Even so, as explained in the last post, I would not have adopted Justice Jamal’s approach to the second question. I do not think that it is necessary or even useful to introduce heightened liability thresholds to deal with the issues in this case. If a statute is unconstitutional and causes individualized prejudice of a sort for which the declaration of unconstitutionality is not an adequate remedy, then damages should be available. This avoids even the suspicion, however unfair, of trenching on privilege by condemning Parliament’s motivations, as well as the residual subjectivity of an inquiry into what would have been obvious at the moment of a statute’s enactment. The improvement may be no more than marginal ― again, I think Justice Jamal’s approach mostly avoids the problems his colleagues attribute to it ― but it is still an improvement, and I think this test has simplicity on its side too.

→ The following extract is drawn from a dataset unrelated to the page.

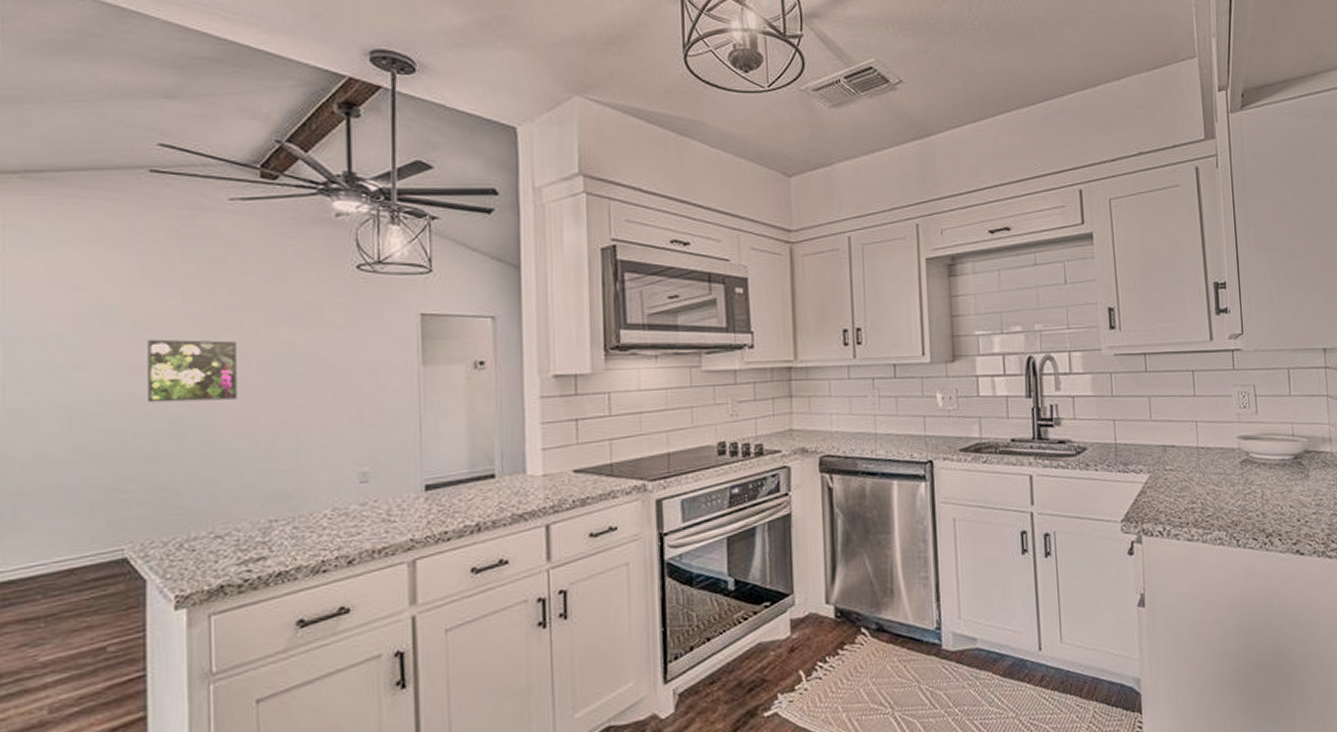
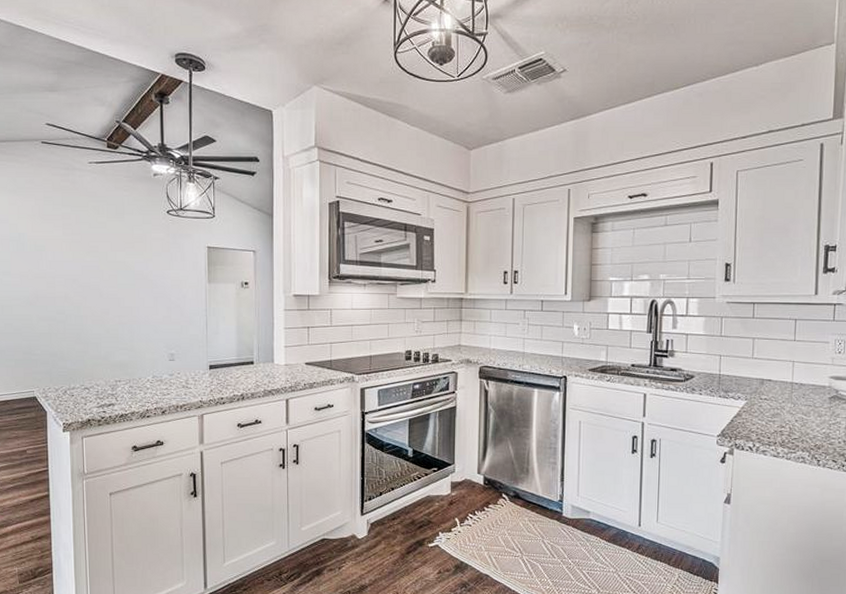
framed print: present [148,339,237,403] -> none [43,257,96,299]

So those are my thoughts on Power. The majority is partly right on the bottom line, but its approach to the case, which relies on balancing considerations that should not be balanced and on subjective thresholds it does even try defining is not the right one. Justice Jamal’s concurrence is not too far off where I would have landed myself, but, while much less problematic than the majority opinion, it too unnecessarily relies on a liability threshold that has no particular textual warrant or practical justification behind it. And Justice Rowe’s dogmatic and at times vituperative dissent is disconnected from both constitutional text and constitutional reality, in addition to failing to answer a question he himself identifies as part of the case. A simpler approach would have been available, but no one seems to have taken it. Oh well.

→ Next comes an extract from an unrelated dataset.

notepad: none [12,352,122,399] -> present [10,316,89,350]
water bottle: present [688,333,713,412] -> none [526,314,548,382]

All that said, I simply don’t understand the torrent of indignation that has flown since Power was released. The majority’s opinion is very seriously flawed, but a moment’s thought about the experience of the UK in the European human rights system suggests that it is not the end of Westminster democracy as we know it. It is difficult to avoid the suspicion that much of the handwringing about it has less to do with the sanctity of parliamentary privilege than with the broader intellectual agenda of discrediting constitutional adjudication, and especially Charter-based adjudication, in the name of a Westminster tradition to which no Westminster-based constitutional system adheres in 2024. That agenda worries me no less than the Supreme Court’s repeatedly demonstrated ability to make a hash of the constitution, because making a hash of the constitution is what it is meant to do too. Oh well.